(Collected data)
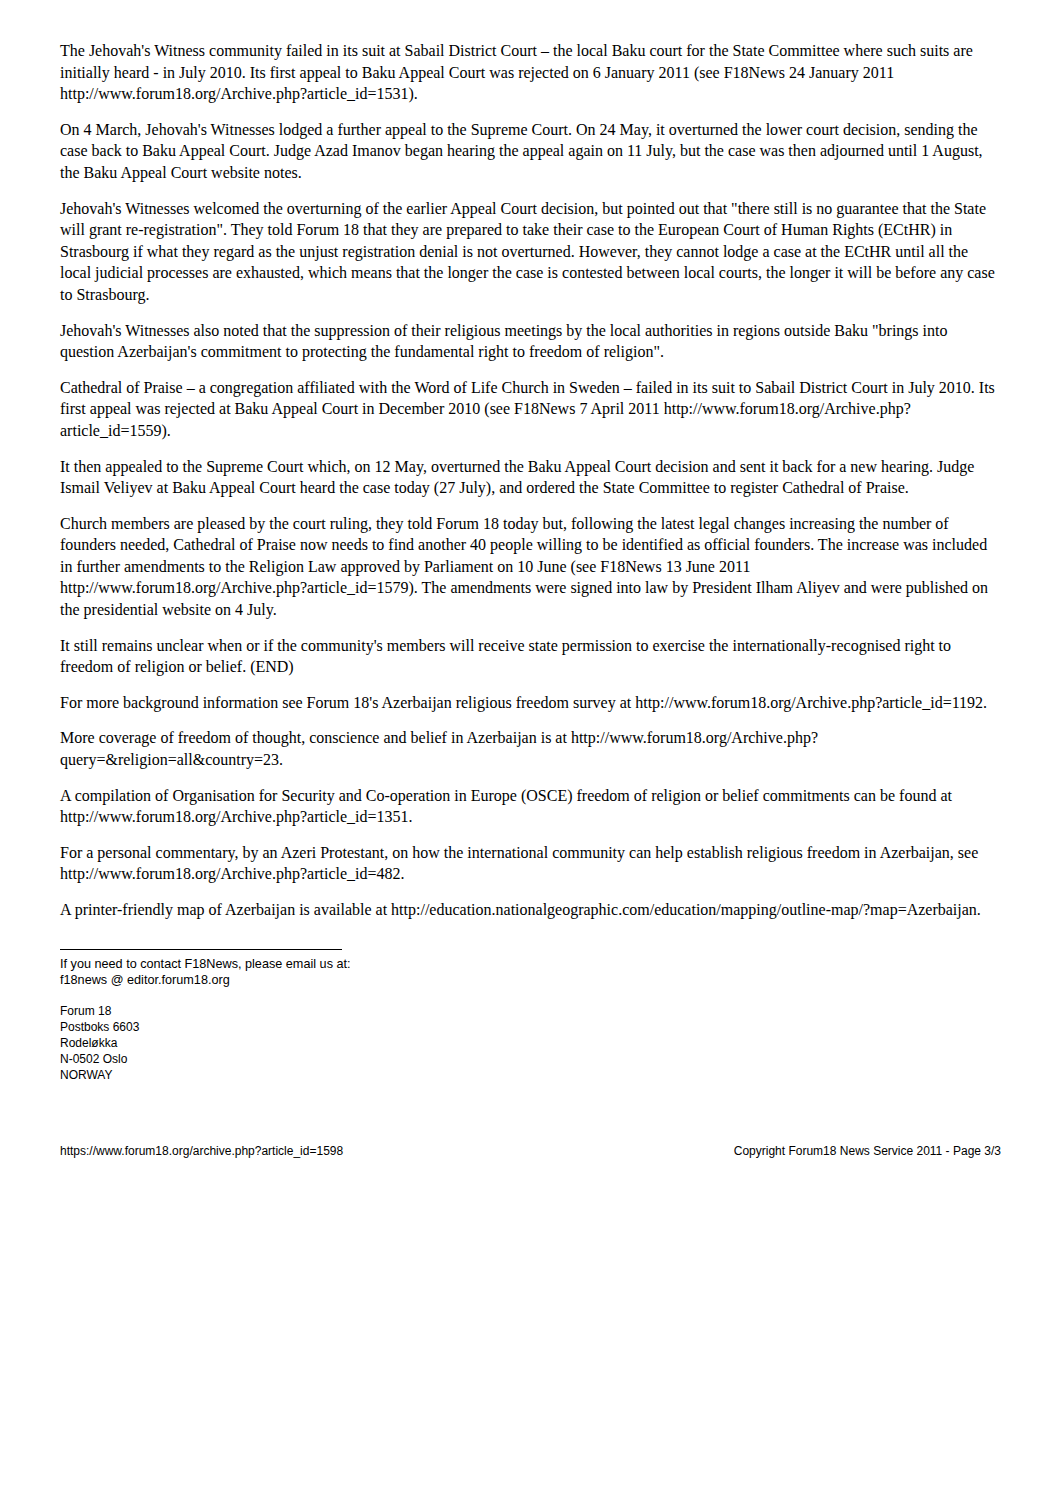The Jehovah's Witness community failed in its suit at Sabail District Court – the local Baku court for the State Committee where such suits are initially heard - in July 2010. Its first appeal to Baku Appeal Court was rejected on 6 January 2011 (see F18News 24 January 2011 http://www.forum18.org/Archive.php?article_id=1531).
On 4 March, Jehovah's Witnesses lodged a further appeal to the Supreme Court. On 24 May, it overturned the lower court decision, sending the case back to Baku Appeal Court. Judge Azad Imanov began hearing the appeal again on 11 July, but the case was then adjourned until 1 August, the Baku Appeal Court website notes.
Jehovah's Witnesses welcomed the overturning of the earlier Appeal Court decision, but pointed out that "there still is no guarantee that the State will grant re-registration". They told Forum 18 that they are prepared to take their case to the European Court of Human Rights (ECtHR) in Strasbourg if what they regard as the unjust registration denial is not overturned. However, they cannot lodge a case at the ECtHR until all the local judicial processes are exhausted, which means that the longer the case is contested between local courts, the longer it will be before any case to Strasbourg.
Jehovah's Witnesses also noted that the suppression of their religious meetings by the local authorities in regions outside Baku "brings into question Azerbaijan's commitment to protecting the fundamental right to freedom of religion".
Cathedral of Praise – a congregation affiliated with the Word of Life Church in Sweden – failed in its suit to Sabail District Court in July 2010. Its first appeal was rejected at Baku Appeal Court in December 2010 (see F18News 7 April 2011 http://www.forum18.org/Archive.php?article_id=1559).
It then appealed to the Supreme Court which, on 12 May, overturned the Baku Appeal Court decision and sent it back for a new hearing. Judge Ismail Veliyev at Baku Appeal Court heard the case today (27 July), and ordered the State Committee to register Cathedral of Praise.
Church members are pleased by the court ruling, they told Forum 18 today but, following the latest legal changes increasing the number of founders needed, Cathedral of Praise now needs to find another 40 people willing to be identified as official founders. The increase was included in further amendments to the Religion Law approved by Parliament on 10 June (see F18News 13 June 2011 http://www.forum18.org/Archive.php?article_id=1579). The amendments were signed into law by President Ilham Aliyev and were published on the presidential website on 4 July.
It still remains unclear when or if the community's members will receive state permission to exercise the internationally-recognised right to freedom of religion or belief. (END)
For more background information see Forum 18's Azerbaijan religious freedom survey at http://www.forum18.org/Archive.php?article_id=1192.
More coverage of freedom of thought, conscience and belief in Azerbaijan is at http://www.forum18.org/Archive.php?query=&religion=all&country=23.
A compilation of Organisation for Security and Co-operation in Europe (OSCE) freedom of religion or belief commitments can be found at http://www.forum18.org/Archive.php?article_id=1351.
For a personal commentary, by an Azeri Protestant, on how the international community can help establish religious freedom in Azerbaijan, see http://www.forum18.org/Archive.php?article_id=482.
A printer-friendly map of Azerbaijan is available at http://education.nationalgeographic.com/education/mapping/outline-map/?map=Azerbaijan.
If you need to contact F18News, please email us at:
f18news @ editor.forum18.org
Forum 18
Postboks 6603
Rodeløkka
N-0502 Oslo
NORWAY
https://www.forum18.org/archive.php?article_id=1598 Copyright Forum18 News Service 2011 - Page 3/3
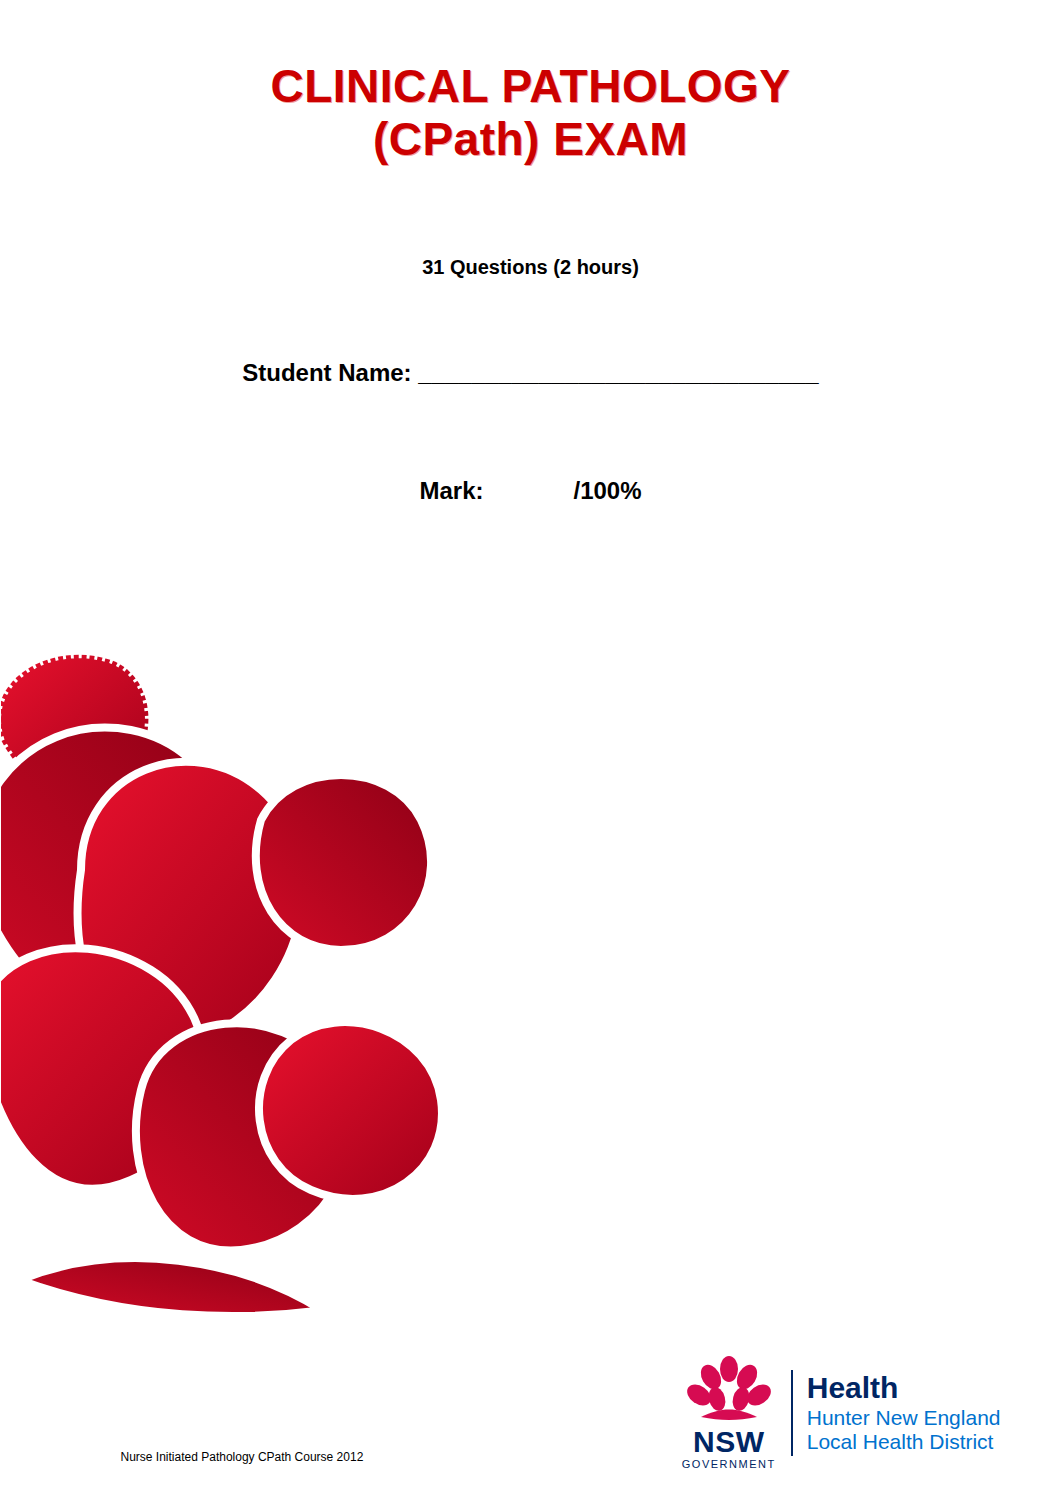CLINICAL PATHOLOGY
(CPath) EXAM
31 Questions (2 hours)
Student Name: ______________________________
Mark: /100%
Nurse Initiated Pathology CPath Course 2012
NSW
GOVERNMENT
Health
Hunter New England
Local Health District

_PROBLEM TO WORK ON_.
Up to and including the line with "Jehovah's Witnesses also", repeat every line from the top of the entries exactly, but not the pictures.

_FINAL ANSWER_.
The Jehovah's Witness community failed in its suit at Sabail District Court – the local Baku court for the State Committee where such suits are initially heard - in July 2010. Its first appeal to Baku Appeal Court was rejected on 6 January 2011 (see F18News 24 January 2011 http://www.forum18.org/Archive.php?article_id=1531).
On 4 March, Jehovah's Witnesses lodged a further appeal to the Supreme Court. On 24 May, it overturned the lower court decision, sending the case back to Baku Appeal Court. Judge Azad Imanov began hearing the appeal again on 11 July, but the case was then adjourned until 1 August, the Baku Appeal Court website notes.
Jehovah's Witnesses welcomed the overturning of the earlier Appeal Court decision, but pointed out that "there still is no guarantee that the State will grant re-registration". They told Forum 18 that they are prepared to take their case to the European Court of Human Rights (ECtHR) in Strasbourg if what they regard as the unjust registration denial is not overturned. However, they cannot lodge a case at the ECtHR until all the local judicial processes are exhausted, which means that the longer the case is contested between local courts, the longer it will be before any case to Strasbourg.
Jehovah's Witnesses also noted that the suppression of their religious meetings by the local authorities in regions outside Baku "brings into question Azerbaijan's commitment to protecting the fundamental right to freedom of religion".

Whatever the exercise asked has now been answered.